Он усадил гостя на край одной из скамеек, принес бутылку вина и два стакана, налил Альберу и себе.

Поклонившись и пожелав покойной ночи, работники вышли друг за другом, оставив хозяина и Альбера одних. Мишель чокнулся с гостем, в тишине ясно было слышно, как звякнули стаканы в знак дружеской приязни двух этих людей.

— Приятно видеть, что ты вернулся. И притом навсегда, — сказал Мишель.

— Пора уж было кончать, — ответил Альбер.

— Да, долго это тянулось, — произнес Мишель со вздохом.

Альбер поднял голову. Если уж для кого это долго тянулось, подумал он, то уж, конечно, для него, а не для Мишеля.

— Да, — ответил он наконец, — прямо уж и не знали мы, когда же конец этому будет.

Разговор шел так, как полагается в Босе. И Альбер и Мишель знали, о чем им надо поговорить, но ни тот ни другой не хотели начать. Отец твердил Альберу: «Никогда первым нельзя выскакивать». Босеронцы глубоко верили этой аксиоме, и случалось, что два собеседника при встрече разговаривали часами и встречались несколько раз, пока наконец один из них решался затронуть единственно интересующую их тему.

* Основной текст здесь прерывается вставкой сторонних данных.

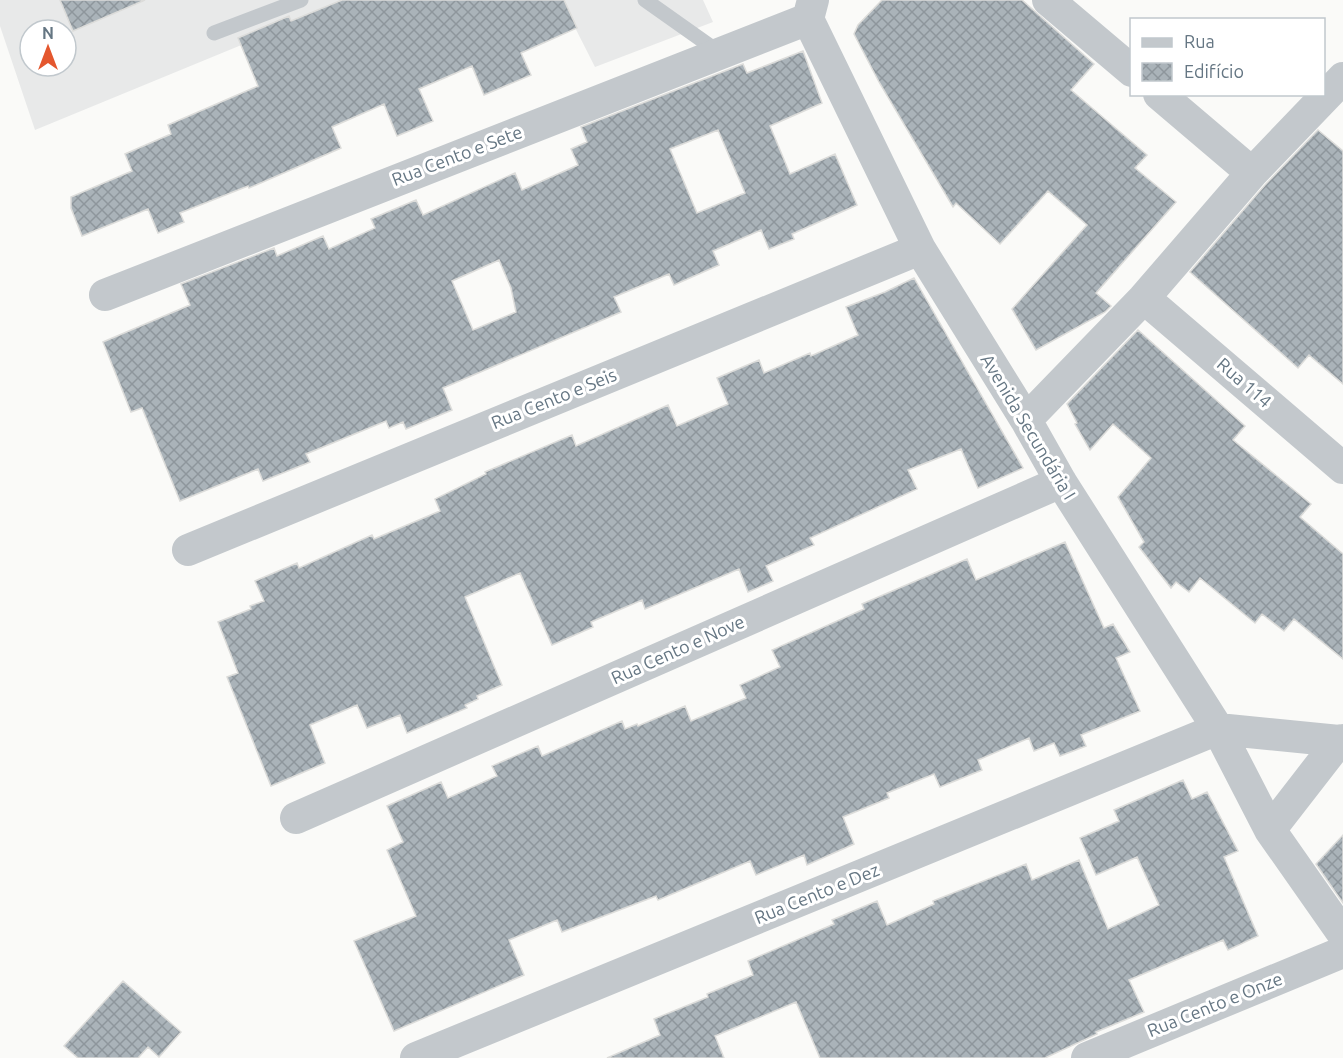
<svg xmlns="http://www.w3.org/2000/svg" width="1343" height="1058" font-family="Ubuntu,sans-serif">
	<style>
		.built { fill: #e8e9e9; fill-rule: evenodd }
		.building { fill: url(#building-cross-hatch); stroke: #dcdcda; stroke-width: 1.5; fill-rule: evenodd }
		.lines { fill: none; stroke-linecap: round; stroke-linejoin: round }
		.lane { stroke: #c3c8cc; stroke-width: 15 }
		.street { stroke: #c3c8cc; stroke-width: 32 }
		.labels { text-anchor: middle; stroke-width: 6; stroke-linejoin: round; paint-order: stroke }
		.street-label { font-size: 18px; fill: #657683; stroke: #fff }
	</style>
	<defs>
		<pattern id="building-cross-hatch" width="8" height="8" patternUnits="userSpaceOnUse" patternTransform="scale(1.5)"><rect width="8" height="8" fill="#aab3b9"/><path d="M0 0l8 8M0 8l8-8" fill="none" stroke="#8e969c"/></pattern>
	</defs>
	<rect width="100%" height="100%" fill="#fafaf8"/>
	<!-- built -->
	<path class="built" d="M 0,0 L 351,0 L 35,130 L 0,26 ZM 30,30 L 66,30 L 66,66 L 30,66 Z
		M 561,0 L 703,0 L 713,22 L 595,67 Z"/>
	<!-- building -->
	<path class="building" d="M 60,0 L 145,0 L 73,31 Z
		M 342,0 L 564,0 L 577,28 L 521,53 L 531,75 L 484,95 L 472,66 L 419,89 L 433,121 L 397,136 L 384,104 L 332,127 L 341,148 L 249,188 L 248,186 L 180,213 L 184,222 L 158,233 L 148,209 L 82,236 L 71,208 L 71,197 L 132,171 L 125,154 L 171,134 L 168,125 L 258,86 L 238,38 L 289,16 L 291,21 Z
		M 882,0 L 1022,0 L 1094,64 L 1071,90 L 1147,155 L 1135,168 L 1176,202 L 1096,293 L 1111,306 L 1105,312 L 1036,350 L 1012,309 L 1087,225 L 1048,191 L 1000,244 L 956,203 L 953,207 L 879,82 L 854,34 L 858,25 Z
		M 803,51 L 822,103 L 770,126 L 790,174 L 835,154 L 857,205 L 792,234 L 794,239 L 769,249 L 761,230 L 713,251 L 719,265 L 674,285 L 669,274 L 614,297 L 621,312 L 443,388 L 452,410 L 406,429 L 403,422 L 389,428 L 386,421 L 306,454 L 310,462 L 263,481 L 258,469 L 180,501 L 142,408 L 131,412 L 103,342 L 190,305 L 181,284 L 274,248 L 277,256 L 323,236 L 329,249 L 375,228 L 371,219 L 416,200 L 423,215 L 515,173 L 522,190 L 578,165 L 571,149 L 587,142 L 581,127 L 743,64 L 747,73 ZM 718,130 L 745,193 L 697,213 L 670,149 ZM 499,260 L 511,288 L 516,312 L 473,330 L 452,281 Z
		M 1318,130 L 1343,151 L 1343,384 L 1309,355 L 1298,368 L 1190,272 L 1265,185 Z
		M 914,278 L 1023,468 L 978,488 L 961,449 L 908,470 L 917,489 L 810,538 L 814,545 L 766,566 L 773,581 L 748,592 L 739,569 L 645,609 L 642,600 L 591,622 L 593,627 L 552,645 L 520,573 L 465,597 L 502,685 L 477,696 L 478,699 L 465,705 L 467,708 L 407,733 L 400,715 L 367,728 L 357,705 L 310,725 L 325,763 L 271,786 L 227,677 L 238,673 L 218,622 L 251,609 L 250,606 L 264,601 L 255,581 L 297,563 L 299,568 L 372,535 L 374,539 L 440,511 L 435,499 L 486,474 L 485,472 L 572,435 L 576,446 L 668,405 L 677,426 L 728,404 L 717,378 L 759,360 L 764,373 L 810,353 L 811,356 L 858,335 L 846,307 L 885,292 Z
		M 1138,330 L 1245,426 L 1233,440 L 1311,504 L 1300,517 L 1343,554 L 1343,659 L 1294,619 L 1284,631 L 1262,614 L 1255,623 L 1200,578 L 1189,592 L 1176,582 L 1171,588 L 1139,547 L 1144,542 L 1118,497 L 1151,458 L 1113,424 L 1090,450 L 1075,424 L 1077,423 L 1067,404 Z
		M 1065,542 L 1104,628 L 1113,624 L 1130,652 L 1116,658 L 1140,711 L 1081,735 L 1086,746 L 1060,756 L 1054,743 L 1034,751 L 1029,738 L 978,760 L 982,770 L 940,787 L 934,774 L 887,793 L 889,798 L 843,817 L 854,844 L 807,865 L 804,855 L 756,875 L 750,861 L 658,900 L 656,896 L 562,932 L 557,920 L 509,940 L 524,975 L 394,1031 L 354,941 L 416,916 L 387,850 L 403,842 L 387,806 L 441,782 L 448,798 L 497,776 L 492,766 L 538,746 L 542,756 L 622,721 L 625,729 L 637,724 L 638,726 L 685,706 L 691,721 L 746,698 L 740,685 L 780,667 L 772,650 L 864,609 L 862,604 L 967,559 L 976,580 Z
		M 1183,780 L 1192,799 L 1207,792 L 1238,851 L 1224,857 L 1258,936 L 1228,950 L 1223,940 L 1129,980 L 1144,1012 L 1096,1032 L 1097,1034 L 1045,1058 L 820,1058 L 796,1002 L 715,1036 L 724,1058 L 607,1058 L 660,1035 L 654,1019 L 708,997 L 707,994 L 753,975 L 748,961 L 834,924 L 832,920 L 877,901 L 887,925 L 934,904 L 933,901 L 1026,864 L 1032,880 L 1079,860 L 1108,929 L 1159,905 L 1137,857 L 1096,875 L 1080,838 L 1119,821 L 1114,810 Z
		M 1343,835 L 1343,903 L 1316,864 Z
		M 123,981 L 181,1032 L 159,1057 L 148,1047 L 138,1058 L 78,1058 L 64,1046 Z"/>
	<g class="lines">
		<!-- lane -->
		<path class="lane" d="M 645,0 L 720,53
			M 214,33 L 301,0"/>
		<!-- street -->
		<path class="street" d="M 813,0 L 808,19 L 920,249 L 1026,420 L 1061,482 L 1218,729 L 1339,741 L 1343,740
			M 1048,0 L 1132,71
			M 1159,94 L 1252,173
			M 105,295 L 808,19
			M 1144,298 L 1343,468
			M 1026,420 L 1144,298 L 1252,173 L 1343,78
			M 188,550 L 920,249
			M 296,818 L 1061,482
			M 1270,830 L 1339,741
			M 416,1058 L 1218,729 L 1270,830 L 1343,934
			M 1087,1058 L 1343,952"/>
	</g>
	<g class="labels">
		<!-- street labels -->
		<g class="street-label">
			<text transform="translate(457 156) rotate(-21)" y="6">Rua Cento e Sete</text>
			<text transform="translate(1244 383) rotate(41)" y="6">Rua 114</text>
			<text transform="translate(554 399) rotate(-22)" y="6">Rua Cento e Seis</text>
			<text transform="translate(1028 427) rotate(59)" y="6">Avenida Secundária I</text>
			<text transform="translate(678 650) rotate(-24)" y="6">Rua Cento e Nove</text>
			<text transform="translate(817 894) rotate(-22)" y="6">Rua Cento e Dez</text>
			<text transform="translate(1215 1005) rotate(-22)" y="6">Rua Cento e Onze</text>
		</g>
	</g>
	<!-- legend -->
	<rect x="1130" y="18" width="195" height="78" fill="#ffffff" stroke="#c1c8cd" stroke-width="1.5"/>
	<rect x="1142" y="38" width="30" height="9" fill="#c3c8cc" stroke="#c1c8cd" stroke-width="1.5"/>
	<text x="1184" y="48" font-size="18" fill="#657683">Rua</text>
	<rect x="1142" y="63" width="30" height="18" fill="url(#building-cross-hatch)" stroke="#c1c8cd" stroke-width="1.5"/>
	<text x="1184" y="78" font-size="18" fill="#657683">Edifício</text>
	<!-- north arrow -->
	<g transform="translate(48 48)"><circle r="28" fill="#ffffff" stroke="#c1c8cd" stroke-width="1.5"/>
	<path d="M0-4.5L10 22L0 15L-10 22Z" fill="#e4572e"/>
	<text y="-9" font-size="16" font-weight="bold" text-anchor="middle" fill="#657683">N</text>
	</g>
</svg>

— Пшеница у тебя хороша, — сказал Мишель.

— И у тебя тоже.

— У меня, пожалуй, колос послабее.

— Ну что ты! Да и с чего бы это? Ведь и у тебя и у меня один и тот же сорт высеян — «вильморен».

— Да, Адель мне говорила, что хочет ее посеять.

— Спасибо тебе за совет.

— Ну, теперь уж она все сама знает.

— А мне еще надо научиться. Она мне расскажет.

— Ты и без советов обойдешься.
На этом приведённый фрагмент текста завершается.